Oh, I didn't realise things were currently quite so broken. :-/ Yes, we will need a technical change to fix this mess.

simoncozens commented 3 years ago

The OpenType recension of 'meta' (I didn’t bother checking OFF too) allows spaces after the commas. This proposal doesn’t.

Thanks, I've fixed that.

davelab6 commented 3 years ago

This is a non-technical change

But it is a technical change because it under-specifies in comparison to the current spec.

I don't think this is what I understood recent delineations of editorial vs technical changes to mean.

To me, this is a non technical change because it doesn't require existing implementations to do anything.
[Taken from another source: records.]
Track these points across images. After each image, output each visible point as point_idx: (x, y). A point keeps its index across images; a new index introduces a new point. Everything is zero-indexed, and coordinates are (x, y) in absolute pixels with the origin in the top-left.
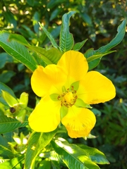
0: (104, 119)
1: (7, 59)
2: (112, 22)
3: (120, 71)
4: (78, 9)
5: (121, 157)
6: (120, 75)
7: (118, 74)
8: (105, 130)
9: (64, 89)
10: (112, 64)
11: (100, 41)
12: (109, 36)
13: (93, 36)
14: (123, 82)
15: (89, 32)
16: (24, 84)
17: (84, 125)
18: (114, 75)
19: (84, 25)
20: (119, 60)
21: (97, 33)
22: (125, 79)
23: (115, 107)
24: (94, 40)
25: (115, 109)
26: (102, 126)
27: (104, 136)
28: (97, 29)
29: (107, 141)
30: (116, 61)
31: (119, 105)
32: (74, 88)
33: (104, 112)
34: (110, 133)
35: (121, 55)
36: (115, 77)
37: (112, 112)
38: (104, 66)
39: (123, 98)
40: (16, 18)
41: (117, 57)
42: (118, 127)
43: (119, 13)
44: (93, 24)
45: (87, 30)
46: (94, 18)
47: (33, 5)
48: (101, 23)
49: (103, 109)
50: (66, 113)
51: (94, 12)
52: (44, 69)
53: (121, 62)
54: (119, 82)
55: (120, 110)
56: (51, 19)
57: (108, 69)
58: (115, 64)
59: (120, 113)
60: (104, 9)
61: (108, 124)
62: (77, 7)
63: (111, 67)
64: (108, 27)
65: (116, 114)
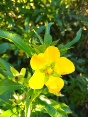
0: (70, 87)
1: (8, 47)
2: (75, 24)
3: (81, 55)
4: (53, 16)
5: (81, 114)
6: (81, 58)
7: (79, 58)
8: (71, 95)
9: (47, 66)
10: (75, 51)
11: (68, 35)
12: (73, 32)
13: (63, 33)
14: (83, 63)
15: (61, 30)
16: (17, 63)
17: (57, 86)
18: (77, 58)
19: (57, 25)
20: (80, 48)
21: (65, 30)
22: (84, 61)
23: (77, 79)
24: (63, 35)
25: (77, 81)
26: (69, 92)
27: (70, 99)
28: (66, 28)
29: (72, 102)
30: (78, 49)
31: (80, 78)
32: (52, 66)
33: (70, 82)
34: (74, 97)
35: (81, 45)
36: (78, 59)
37: (75, 83)
38: (70, 52)
39: (83, 73)
40: (13, 21)
41: (79, 46)
42: (79, 92)
43: (80, 18)
44: (63, 25)
45: (59, 28)
46: (64, 21)
47: (25, 13)
48: (68, 24)
49: (69, 80)
50: (48, 79)
51: (64, 17)
52: (37, 56)
53: (82, 49)
54: (80, 62)
55: (81, 81)
56: (36, 22)
57: (72, 54)
58: (77, 51)
59: (80, 83)
60: (70, 16)
61: (72, 91)
62: (53, 14)
63: (74, 53)
64: (72, 27)
65: (78, 84)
davelab6 commented 3 years ago

Design languages. A comma-separated list of language/script combinations for which the font was designed. Whitespace between elements is not significant. slng: Supported languages.

Since slng is supported, past tense, and the definition of dlng is past tense, emphasis mine as quoted, I suggest

Design languages

Become

Designed languages

(This would be much easier if this was a pull request...)

vlevantovsky commented 3 years ago

(This would be much easier if this was a pull request...)

Let us not go there again :) (Yes, I agree)

davelab6 commented 3 years ago

Let us not go there again :) (Yes, I agree)

I'm making a slightly different point to before, though :)

In the past we've discussed getting the entire OFF text into this repo, and I for one have concluded it is unlikely to happen until ISO changes its core policies on document redistribution; and we've discussed getting "formal" change proposals reviewed here instead of the mpeg-otspec mailing list, and for now the formal submission must happen on the mailing list.

So, what I am proposing is that pre-submission drafts of change proposals can be collaboratively authored in this repo via Pull Request.

Instead of Simon posting a precis and then a rule and then a markdown document of the proposal itself, he could make a PR to the repo with the latter markdown content, named eg /2020/Proposals/Section_5_7_6_(meta).md, and then we could have this discussion in /MPEGGroup/OpenFontFormat/pull/17 instead of /MPEGGroup/OpenFontFormat/issues/17 - with the additional discussion/collaboration tools that Github provides for PRs over Issues.

simoncozens commented 3 years ago

Yeah, I realise this would have been a neater way to do things. We don't even need to eventually merge it into the repo, we can just use the PR branch as a space to discuss and collaboratively edit.

We are all learning new ways to operate...

dscorbett commented 3 years ago

A comma-separated list of language/script combinations for which the font was designed. Whitespace between elements is not significant.

What counts as whitespace? For that matter, what counts as a comma? This proposal nowhere says that the values are limited to ASCII.

simoncozens commented 3 years ago

There’s always a temptation to nitpick and overspecify, but many such file format concerns can be dealt with under the general implementation philosophy of being liberal in what you accept and conservative in what you produce.

simoncozens commented 3 years ago

OK, I'm going to convert this to a PR as mentioned above so that others can more easily make positive contributions. The BCP47 situation is unfortunate; we may need to go back to some of the original wording on that for now, until there is consensus on how to move forward.

PeterConstable commented 3 years ago

A fundamental problem is that you haven't really identified the problem in the standard you're trying to fix. This is a critical part of the ISO balloting process: a comment identifies a problem, why it's a problem, and then (preferably) proposes a fix. You've provided a "fix", but you haven't said what the problem is.

simoncozens commented 3 years ago

This is a critical part of the ISO balloting process: a comment identifies a problem, why it's a problem, and then (preferably) proposes a fix.

Thanks, Peter, we are gradually reverse-engineering the change process through successive rounds of Zendo. :-)

@davelab6, something to add to #12.

davelab6 commented 3 years ago

Better for #5 (or a follow on) I think.

As the window for proposals is closing, will you be able to post a PR within the next say 48 hours?